She looks at the screen as well, unimpressed as she approaches it with her hands on her hips. “Now, Ser, what have I told you about freaking out your recruits?” The dark haired man in the monitor barely responds to her voice either, looking like he’s heard this only a million times in the past. She sighs and shakes her head, pointing a finger at the screen. “You need to listen to me when I tell you how to handle people. Did you really drag him out of his bed with no advanced warning?”
“It was the most opportune time,” he finally says, the girl shaking her head in disbelief at this, long brown hair going every which way. “I cannot help it if he was unprepared.”
“Oh why do I bother with you?” she mumbles, turning from the screen and approaching Aaron, her hands raised to show she means him no harm. “Hello, Aaron. It’s nice to meet you.” He sputters over her knowing his name as well, but has no time to figure out what to ask before she’s talking again. “My name is Alison Wilson.” She holds one of her hands out to him as if she expects a handshake, and even when he doesn’t rush to reciprocate, she doesn’t move from this awkward looking position. “The guy in the TV screen who makes me look like a social butterfly is, as you have probably been told already, Ser. Don’t look so worried, neither of us are here to harm you.”

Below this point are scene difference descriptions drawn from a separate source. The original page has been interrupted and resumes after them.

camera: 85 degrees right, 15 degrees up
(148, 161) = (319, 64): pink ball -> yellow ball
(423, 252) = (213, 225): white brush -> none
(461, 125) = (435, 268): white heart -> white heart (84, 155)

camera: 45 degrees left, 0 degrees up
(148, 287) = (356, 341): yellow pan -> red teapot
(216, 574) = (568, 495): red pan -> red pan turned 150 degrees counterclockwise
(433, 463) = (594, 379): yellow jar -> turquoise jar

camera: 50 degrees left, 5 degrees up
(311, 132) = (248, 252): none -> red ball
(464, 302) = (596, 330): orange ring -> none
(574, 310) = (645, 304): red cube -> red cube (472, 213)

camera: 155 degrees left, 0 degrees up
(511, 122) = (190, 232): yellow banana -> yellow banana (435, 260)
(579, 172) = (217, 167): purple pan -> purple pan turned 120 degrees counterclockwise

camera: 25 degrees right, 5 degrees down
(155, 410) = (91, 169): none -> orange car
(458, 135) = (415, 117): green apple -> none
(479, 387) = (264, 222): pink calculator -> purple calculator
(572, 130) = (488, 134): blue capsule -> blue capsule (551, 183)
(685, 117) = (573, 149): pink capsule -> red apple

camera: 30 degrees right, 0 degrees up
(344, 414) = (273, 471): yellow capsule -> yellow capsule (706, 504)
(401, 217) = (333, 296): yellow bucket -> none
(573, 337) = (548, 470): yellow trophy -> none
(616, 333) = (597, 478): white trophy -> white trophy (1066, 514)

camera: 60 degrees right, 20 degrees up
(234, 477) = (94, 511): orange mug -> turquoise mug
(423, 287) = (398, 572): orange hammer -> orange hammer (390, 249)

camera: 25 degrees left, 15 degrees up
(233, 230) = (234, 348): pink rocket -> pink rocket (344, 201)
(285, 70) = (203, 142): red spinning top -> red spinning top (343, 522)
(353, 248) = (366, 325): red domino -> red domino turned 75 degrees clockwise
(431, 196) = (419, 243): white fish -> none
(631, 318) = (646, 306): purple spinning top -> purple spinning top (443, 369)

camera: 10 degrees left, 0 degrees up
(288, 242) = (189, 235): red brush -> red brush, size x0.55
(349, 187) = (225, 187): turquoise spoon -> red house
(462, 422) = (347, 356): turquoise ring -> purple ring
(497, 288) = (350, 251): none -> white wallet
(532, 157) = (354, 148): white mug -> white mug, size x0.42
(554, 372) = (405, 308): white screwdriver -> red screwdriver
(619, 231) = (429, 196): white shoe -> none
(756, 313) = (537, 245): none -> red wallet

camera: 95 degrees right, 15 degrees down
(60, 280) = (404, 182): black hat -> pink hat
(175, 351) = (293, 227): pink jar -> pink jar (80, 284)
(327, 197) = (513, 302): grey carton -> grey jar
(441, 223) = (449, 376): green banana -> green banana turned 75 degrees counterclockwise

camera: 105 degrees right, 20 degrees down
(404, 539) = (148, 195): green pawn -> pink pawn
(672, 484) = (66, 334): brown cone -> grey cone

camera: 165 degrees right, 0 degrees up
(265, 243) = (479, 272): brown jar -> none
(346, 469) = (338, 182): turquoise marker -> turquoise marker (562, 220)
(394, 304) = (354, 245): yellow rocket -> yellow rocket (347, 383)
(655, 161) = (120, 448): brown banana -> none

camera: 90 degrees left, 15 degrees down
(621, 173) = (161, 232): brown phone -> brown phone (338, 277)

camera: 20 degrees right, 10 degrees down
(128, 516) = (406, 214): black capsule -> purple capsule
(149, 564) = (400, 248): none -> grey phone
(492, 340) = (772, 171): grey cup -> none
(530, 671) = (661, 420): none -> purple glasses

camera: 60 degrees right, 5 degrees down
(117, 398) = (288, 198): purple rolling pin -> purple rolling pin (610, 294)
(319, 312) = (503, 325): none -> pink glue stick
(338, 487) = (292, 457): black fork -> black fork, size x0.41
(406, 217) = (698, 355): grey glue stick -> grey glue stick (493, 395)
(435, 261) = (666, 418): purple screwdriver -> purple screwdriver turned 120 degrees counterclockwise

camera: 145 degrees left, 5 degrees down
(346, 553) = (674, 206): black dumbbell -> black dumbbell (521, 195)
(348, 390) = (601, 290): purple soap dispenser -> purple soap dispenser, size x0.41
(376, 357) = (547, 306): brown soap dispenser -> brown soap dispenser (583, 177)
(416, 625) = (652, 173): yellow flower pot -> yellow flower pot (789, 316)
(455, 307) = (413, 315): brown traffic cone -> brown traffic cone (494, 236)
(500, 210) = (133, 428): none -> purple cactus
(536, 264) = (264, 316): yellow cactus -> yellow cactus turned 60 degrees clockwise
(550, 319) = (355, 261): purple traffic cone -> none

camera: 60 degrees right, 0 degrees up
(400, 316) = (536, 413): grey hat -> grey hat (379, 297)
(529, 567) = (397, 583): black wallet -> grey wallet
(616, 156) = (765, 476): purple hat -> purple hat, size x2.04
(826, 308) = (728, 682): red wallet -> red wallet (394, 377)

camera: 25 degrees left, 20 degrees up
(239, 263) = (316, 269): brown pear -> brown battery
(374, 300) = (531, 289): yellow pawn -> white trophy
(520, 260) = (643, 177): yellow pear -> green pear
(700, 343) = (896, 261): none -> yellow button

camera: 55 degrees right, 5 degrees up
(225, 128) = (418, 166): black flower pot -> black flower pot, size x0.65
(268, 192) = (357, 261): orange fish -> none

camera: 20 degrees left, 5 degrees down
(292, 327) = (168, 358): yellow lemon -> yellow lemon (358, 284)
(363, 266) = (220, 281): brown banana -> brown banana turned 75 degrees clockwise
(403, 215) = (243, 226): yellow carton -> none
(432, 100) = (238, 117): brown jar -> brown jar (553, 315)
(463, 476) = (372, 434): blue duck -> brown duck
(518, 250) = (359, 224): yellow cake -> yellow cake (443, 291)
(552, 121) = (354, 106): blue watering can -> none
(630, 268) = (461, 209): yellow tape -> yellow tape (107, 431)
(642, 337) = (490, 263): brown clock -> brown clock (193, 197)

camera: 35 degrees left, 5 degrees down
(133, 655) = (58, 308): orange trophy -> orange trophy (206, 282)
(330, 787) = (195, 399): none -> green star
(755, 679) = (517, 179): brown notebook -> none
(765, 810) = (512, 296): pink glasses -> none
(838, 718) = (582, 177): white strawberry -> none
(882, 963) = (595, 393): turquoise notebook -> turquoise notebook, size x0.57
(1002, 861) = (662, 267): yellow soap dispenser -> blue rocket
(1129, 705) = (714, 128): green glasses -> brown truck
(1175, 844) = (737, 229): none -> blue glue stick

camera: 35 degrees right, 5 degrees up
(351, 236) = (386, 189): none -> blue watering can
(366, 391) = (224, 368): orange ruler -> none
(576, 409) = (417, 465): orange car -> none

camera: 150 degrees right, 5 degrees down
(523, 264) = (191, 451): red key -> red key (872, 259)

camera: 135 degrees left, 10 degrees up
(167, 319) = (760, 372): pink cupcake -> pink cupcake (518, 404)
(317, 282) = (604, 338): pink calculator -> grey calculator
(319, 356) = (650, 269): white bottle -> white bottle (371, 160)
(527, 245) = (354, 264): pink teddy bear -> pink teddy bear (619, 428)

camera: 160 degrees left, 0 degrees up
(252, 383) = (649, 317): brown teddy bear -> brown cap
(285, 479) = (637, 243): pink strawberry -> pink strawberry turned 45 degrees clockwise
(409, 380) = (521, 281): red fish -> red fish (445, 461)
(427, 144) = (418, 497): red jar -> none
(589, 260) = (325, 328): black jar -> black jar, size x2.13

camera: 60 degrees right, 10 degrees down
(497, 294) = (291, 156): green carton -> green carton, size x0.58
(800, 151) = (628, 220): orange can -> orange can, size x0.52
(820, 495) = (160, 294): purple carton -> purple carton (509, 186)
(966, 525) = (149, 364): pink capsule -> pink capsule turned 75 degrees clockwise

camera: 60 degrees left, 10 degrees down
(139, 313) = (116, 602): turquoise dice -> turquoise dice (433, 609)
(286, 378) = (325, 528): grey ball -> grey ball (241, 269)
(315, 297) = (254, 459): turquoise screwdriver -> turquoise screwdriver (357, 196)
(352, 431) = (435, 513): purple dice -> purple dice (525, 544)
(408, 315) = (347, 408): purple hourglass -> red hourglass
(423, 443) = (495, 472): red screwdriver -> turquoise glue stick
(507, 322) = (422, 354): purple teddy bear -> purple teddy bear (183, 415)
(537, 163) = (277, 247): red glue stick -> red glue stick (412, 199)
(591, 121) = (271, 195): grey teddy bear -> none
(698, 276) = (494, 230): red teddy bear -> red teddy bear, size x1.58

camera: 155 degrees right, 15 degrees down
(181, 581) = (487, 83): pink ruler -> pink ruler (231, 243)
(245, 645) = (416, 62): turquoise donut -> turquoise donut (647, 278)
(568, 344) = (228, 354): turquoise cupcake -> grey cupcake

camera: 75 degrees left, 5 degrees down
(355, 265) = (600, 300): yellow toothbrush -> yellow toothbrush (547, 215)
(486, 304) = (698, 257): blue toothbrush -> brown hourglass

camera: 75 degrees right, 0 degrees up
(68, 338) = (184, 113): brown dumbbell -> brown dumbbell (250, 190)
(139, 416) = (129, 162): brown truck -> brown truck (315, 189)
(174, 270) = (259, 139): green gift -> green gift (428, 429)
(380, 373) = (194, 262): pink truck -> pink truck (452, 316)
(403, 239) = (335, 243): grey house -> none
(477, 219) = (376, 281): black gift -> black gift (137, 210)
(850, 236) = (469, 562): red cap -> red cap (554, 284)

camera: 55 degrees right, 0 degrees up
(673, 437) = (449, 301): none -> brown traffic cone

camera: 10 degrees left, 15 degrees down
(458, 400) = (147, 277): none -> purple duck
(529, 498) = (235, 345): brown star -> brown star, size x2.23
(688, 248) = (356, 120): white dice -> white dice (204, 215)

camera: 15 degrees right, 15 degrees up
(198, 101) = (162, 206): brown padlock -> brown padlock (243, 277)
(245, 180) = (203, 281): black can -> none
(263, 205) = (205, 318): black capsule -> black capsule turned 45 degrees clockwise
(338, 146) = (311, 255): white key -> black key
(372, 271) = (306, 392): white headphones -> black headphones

She turns back to the screen. “Could you try to not make people faint before I get here? They always look like they’re about to start carrying around a rape whistle everywhere after five minutes with you.” Ser says nothing to this and she huffs at him, turning back to face Aaron with that calming smile back on her pale face. “As I was saying, you’re safe here.”
He swallows and finally finds his voice. “Where am I?”
“Well, I would like to answer that question for you,” she tells him. “But even I don’t know the answer to that.” When he begins to look even more panicked, she grabs him by the arm and leads him over to the wall, pressing down on his shoulders until he slumps against the cool surface, eyes fluttering shut. “Trust me, it is unnecessary information. After we come to an understanding, Ser here will send us both home as easily as he’d brought us here.”
“How?” he asks faintly, only growing more confused with the girl’s uninformative answers. “I don’t understand any of this.”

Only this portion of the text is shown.